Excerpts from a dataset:
────────────────────────────────────────
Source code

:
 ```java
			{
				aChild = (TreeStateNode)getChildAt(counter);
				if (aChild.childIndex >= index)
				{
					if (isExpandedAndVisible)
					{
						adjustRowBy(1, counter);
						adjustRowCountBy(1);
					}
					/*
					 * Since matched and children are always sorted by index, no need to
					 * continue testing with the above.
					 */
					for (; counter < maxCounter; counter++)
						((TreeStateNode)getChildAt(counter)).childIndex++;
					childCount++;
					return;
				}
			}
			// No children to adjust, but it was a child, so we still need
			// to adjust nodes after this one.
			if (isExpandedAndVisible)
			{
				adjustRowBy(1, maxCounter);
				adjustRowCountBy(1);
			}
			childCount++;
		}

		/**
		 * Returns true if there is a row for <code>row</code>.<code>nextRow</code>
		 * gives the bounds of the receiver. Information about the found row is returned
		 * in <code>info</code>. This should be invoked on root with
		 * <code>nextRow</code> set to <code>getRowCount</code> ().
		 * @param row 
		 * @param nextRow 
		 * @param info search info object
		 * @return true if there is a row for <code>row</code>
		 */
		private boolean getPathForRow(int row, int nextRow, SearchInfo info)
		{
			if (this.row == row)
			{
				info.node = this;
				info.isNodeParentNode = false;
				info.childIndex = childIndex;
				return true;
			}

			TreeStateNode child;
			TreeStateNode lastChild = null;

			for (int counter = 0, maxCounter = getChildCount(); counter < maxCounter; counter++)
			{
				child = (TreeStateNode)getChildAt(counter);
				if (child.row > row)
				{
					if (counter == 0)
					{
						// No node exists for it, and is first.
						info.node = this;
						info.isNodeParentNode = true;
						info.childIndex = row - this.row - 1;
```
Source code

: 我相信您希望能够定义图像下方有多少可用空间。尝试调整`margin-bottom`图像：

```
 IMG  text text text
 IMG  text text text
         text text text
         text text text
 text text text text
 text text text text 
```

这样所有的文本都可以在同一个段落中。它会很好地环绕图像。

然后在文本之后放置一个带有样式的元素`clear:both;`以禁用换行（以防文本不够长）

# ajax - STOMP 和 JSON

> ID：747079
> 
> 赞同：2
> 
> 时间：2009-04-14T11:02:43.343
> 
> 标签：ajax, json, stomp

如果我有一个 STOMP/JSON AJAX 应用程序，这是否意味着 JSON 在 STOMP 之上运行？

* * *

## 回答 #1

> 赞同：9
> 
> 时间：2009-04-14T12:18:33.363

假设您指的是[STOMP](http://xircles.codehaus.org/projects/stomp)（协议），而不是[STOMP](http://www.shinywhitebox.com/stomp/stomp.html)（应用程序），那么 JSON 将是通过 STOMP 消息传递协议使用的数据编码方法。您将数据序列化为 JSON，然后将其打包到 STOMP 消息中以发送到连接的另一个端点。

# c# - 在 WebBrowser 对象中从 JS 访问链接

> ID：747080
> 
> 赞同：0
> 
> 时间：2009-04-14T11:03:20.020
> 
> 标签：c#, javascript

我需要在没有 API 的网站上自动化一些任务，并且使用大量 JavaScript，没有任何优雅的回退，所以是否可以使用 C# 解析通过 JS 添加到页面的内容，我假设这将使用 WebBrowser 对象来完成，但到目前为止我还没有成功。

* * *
────────────────────────────────────────
# AIM OF THE TASK
The lines to return are those in the records above that hold the word "param".

# PROBLEM SOLUTION
		 * @param row 
		 * @param nextRow 
		 * @param info search info object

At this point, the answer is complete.